» **PROBLEMS TO SOLVE**:
a) Answer these from the conversation about the Kennedy assassination, one line each:
(i) Which body did not call or reference the witness who reported seeing smoke?
(ii) What two harmless explanations for the puff of smoke are offered as examples?
(iii) What kind of place was the building where Oswald worked, as described?
b) In the conversation about the Kennedy assassination, rewrite the stretch from "He didn't make" through "puff of smoke." with "firecrackers" changed to "fireworks".

» **DOCUMENT SEGMENT**:
He didn't make any conclusions, he just said this is what I saw. A couple people asked him. Obviously, they said that he told the police, he told the FBI, but he wasn't called or referenced in the Warren Commission, which is just that, right off the bat. It's like there's an inconsistency. Maybe he misheard, Maybe he missaw, maybe the smoke that he saw was something else. It's like there's an inconsistency. Maybe he misheard, maybe he missaw, maybe the smoke that he saw was something else. It's very possible. But you think they would at least like hey, we looked into this aspect and we found out it was a kid with firecrackers or it was somebody who was smoking a cigarette and that's why you saw a puff of smoke.

Speaker 2:

Exactly at the same time, jfk was shot Right, and the people you were with all saw the same thing because you all went over there to look Right. So none of those people were interviewed by the Warren Commission. Yeah, so this is just one aspect, right, so if you had a trial and this person wasn't called, that would be you could have a mistrial.

Speaker 1:

Right. Right, because if you were doing a criminal trial, reasonable doubt. So if, let's say, lee Harvey Oswald was the one on trial and you're trying to prove that he shot from the book depository and that was it, he was the one guy that did it. And now all of a sudden you have this guy come in and say well, I, I saw, like all of a sudden like you're introducing potentially reasonable doubt.

Speaker 2:

Yeah, so I and um, I think, if you look at it from that angle which I tried to, that, if you look at the evidence um, some of it we're going to talk about today right, if you had this at a criminal trial which is what would have happened eventually if Oswald wasn't killed right, you'd have had a trial. And if you had a trial with all the facts, just that, maybe that we're going to talk about today, it would be hard to find that he would be found guilty, right, because there is a lot of reasonable doubt. I'm not saying he didn't do it Right, I'm just saying that there's a lot of evidence that either he didn't do it or he didn't do it by himself.

Speaker 1:

I don't think there's much evidence that he didn't have anything to do with it Otherwise, because then the question would come up well, what exactly were you doing in that building, but with a rifle?

Speaker 2:

Well, that's the question. So there is some evidence just on the rifle, whether or not he actually had it.

Speaker 1:

That's right, because he never really they never really got much out of him.

Speaker 2:

No one saw him walking in with anything that would resemble. Some people placed him that he was walking in with some long thing, right, right, but most people say, no, we didn't see him with anything. Nothing, because that would cause that would actually you walk in with some long thing that usually just work at a book place, right, this was like a like a kind of a middle place or the distribution for school books, right, really what it was right what did he do there?

» **DATA SECTION**:
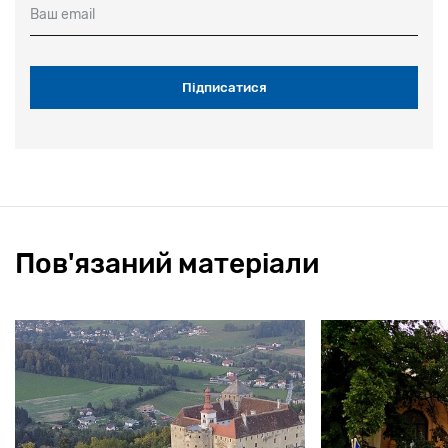
Ваш email
Пов'язаний матеріали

» **ANSWERS TO THE PROBLEMS**:
a)
(i) The Warren Commission.
(ii) A kid with firecrackers, or somebody smoking a cigarette.
(iii) A middle place or distribution point for school books.

b)
He didn't make any conclusions, he just said this is what I saw. A couple people asked him. Obviously, they said that he told the police, he told the FBI, but he wasn't called or referenced in the Warren Commission, which is just that, right off the bat. It's like there's an inconsistency. Maybe he misheard, Maybe he missaw, maybe the smoke that he saw was something else. It's like there's an inconsistency. Maybe he misheard, maybe he missaw, maybe the smoke that he saw was something else. It's very possible. But you think they would at least like hey, we looked into this aspect and we found out it was a kid with fireworks or it was somebody who was smoking a cigarette and that's why you saw a puff of smoke.